Sawbridgworth Lodge No: 5110
It was from the lodge of instruction meetings at the Fawbert and Barnard Library at Sawbridgeworth attended by brethren of a number of lodges from the surrounding district that the lodge was founded and consecrated at Great Queen Street, on 29th May 1929. The first meetings were held in the Fawbert and Barnard Library, the smallest lodge room in the province until 5th April 1932, when the present temple in Sawbridgworth, was dedicated. In 1931, Sir Edmund Barnard who was a founder of the Sawbridgeworth Lodge and was Chairman of the Hertfordshire County Council died and his residence in The Fair Green was offered for sale. 
 
W. Bro Bryan Nockolds, in collaboration with Bros.
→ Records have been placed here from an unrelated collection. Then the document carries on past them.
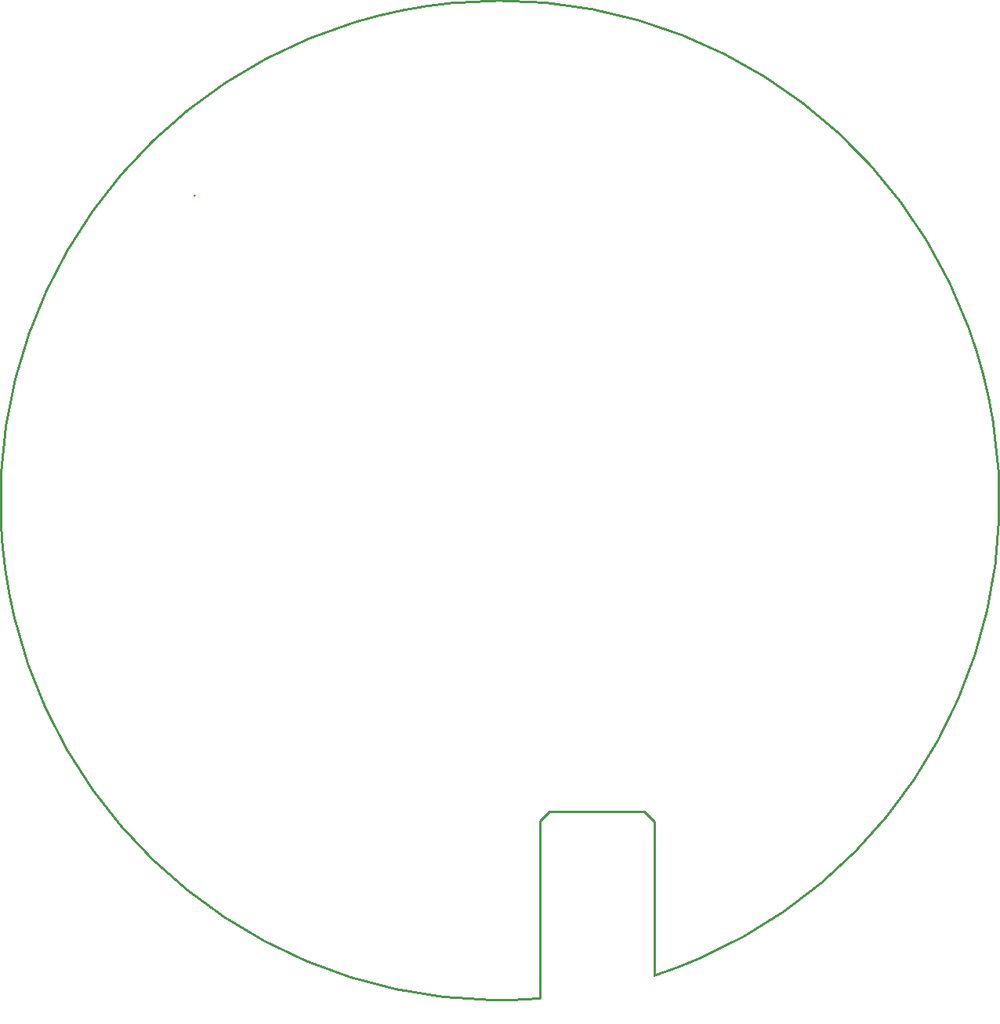
<source format=gm1>
G04 Layer_Color=16711935*
%FSLAX42Y42*%
%MOMM*%
G71*
G01*
G75*
%ADD24C,0.25*%
D24*
X13173Y6372D02*
G03*
X11937Y6125I-1669J5131D01*
G01*
X8204Y14796D02*
Y14796D01*
X13172Y6373D02*
Y8034D01*
X13066Y8141D02*
X13172Y8034D01*
X12037Y8141D02*
X13066D01*
X11938Y8042D02*
X12037Y8141D01*
X11938Y6125D02*
Y8042D01*
M02*

</source>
Sir Walter Lawrence and B T Rice Pyle,  purchased Fair Green House with the stables which had been converted into a library with a flat above, sold the house to a local doctor and retained the library and flat for the Lodge.

Sir Walter Lawrence's firm which was then erecting the new Freemasons' Hall in Great Queen Street superintended the building. One of the two test doors made from West African wood for Freemasons' Hall was given to the lodge and is used as the entrance door to the temple. A stone from the old Freemasons' Hall in London is now used as the rough ashlar.

 

The central part of the banner crest represents the Sawbridgeworth bridge and the Hart Couchant represents Hertfordshire.